Comme ailleurs, à l’université de Paris-Saclay, l’intense travail de discussion depuis le début de la réforme n’a pas permis de lever tous les doutes. Début février, le conseil de la faculté de sciences (la plus importante) votait une motion exprimant ses « plus vives inquiétudes » sur le dispositif. La mise en place d’un groupe de travail chargé notamment de cadrer l’harmonisation des attendus dans les contrats de CPJ, ou d’évaluer les effets du dispositif au bout de deux ans, constitue autant un garde-fou qu’une mesure d’apaisement.
« Evidemment que seraient préférables des créations de poste en bonne et due forme, mais je n’en ai pas vu depuis que je suis à l’université… », commente Jane Lecomte, professeure d’écologie et vice-présidente de Paris-Saclay chargée du développement soutenable. Le laboratoire « Ecologie, systématique et évolution » qu’elle dirigeait jusqu’en mars a demandé et obtenu une CPJ axée sur la recherche des « impacts écologiques et économiques des invasions biologiques ». Selon elle, « le dispositif permet ainsi de recruter des chercheurs travaillant sur des sujets émergents ou interdisciplinaires », ce qui est plus difficile avec la procédure habituelle via les facultés et le Conseil national des universités, organisés par discipline.

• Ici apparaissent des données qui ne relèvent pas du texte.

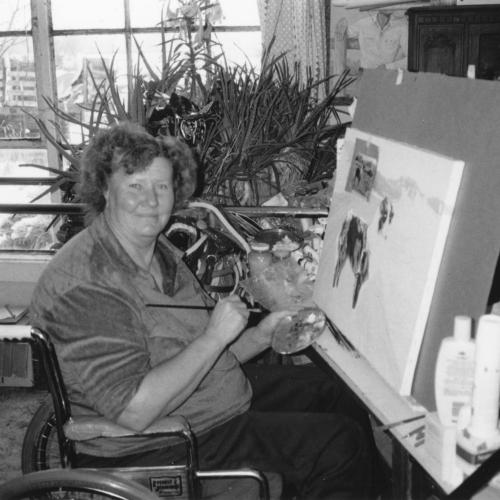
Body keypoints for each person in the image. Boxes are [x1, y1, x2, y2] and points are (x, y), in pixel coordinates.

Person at [30, 122, 381, 499]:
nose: (151, 201)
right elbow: (134, 411)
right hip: (159, 440)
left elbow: (203, 355)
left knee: (337, 395)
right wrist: (216, 335)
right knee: (337, 445)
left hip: (210, 401)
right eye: (135, 186)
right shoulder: (87, 283)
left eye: (161, 186)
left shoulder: (158, 253)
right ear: (104, 189)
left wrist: (261, 336)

Ce principe de réalité visant à allier opportunité financière face à la pénurie et stratégie en matière de recherche scientifique est ce qui a amené d’autres laboratoires à franchir le pas, malgré les craintes. « Dans les disciplines comme le droit, particulièrement sous-encadrées, nous sommes souvent contraints de recruter des chercheurs “tout-terrain” capables, aussi et surtout, d’assurer des heures d’enseignement », commente Christophe Fardet, directeur de l’Institut de recherches sur l’évolution de la nation et de l’Etat de l’université de Lorraine. « Ces postes de chaires nous donnent l’opportunité de recruter des forts potentiels sur des domaines scientifiques précis et ainsi de développer une vraie politique de recherche », ajoute-t-il, s’efforçant de croire que « ces postes continueront à être proposés “en plus” des autres à l’avenir ». « Je ne suis pas sûr que ces CPJ soient le Graal mais elles constituent des facteurs d’attractivité, notamment à l’étranger, pour aller à la chasse aux talents scientifiques plutôt qu’à la pêche », résume de son côté Pierre Mutzenhardt, le président de l’université de Lorraine. Preuve de cette attractivité internationale, selon lui : sur les sept profils en passe d’être recrutés pour les CPJ de 2021, seulement deux sont français.
Reste à savoir comment dans les universités et les organismes de recherche ces chercheurs, pas si « juniors » que cela finalement étant donné les critères de sélection, s’intégreront, dans quelques mois, dans les équipes de leurs nouveaux laboratoires, avec un statut à part : seulement soixante-quatre heures d’enseignement prévues, contre cent quatre-vingt-douze pour les MCF, des conditions de recherche parfois plus confortables que leurs collègues et, surtout, ce billet coupe-file leur permettant de devenir professeur des universités en seulement six ans, là où les MCF attendent parfois bien plus longtemps. Alors que certains interlocuteurs disent craindre des tensions, des jalousies et une mauvaise ambiance entre collègues, d’autres leur rappellent que les différences de statut sont déjà légion dans de nombreux départements : maître de conférences, professeur des universités, doctorant, postdoc, directeur de recherche, attaché temporaire d’enseignement et de recherche, chercheur détaché, ingénieur de recherche… Il n’est pas certain que l’argument apaise les craintes.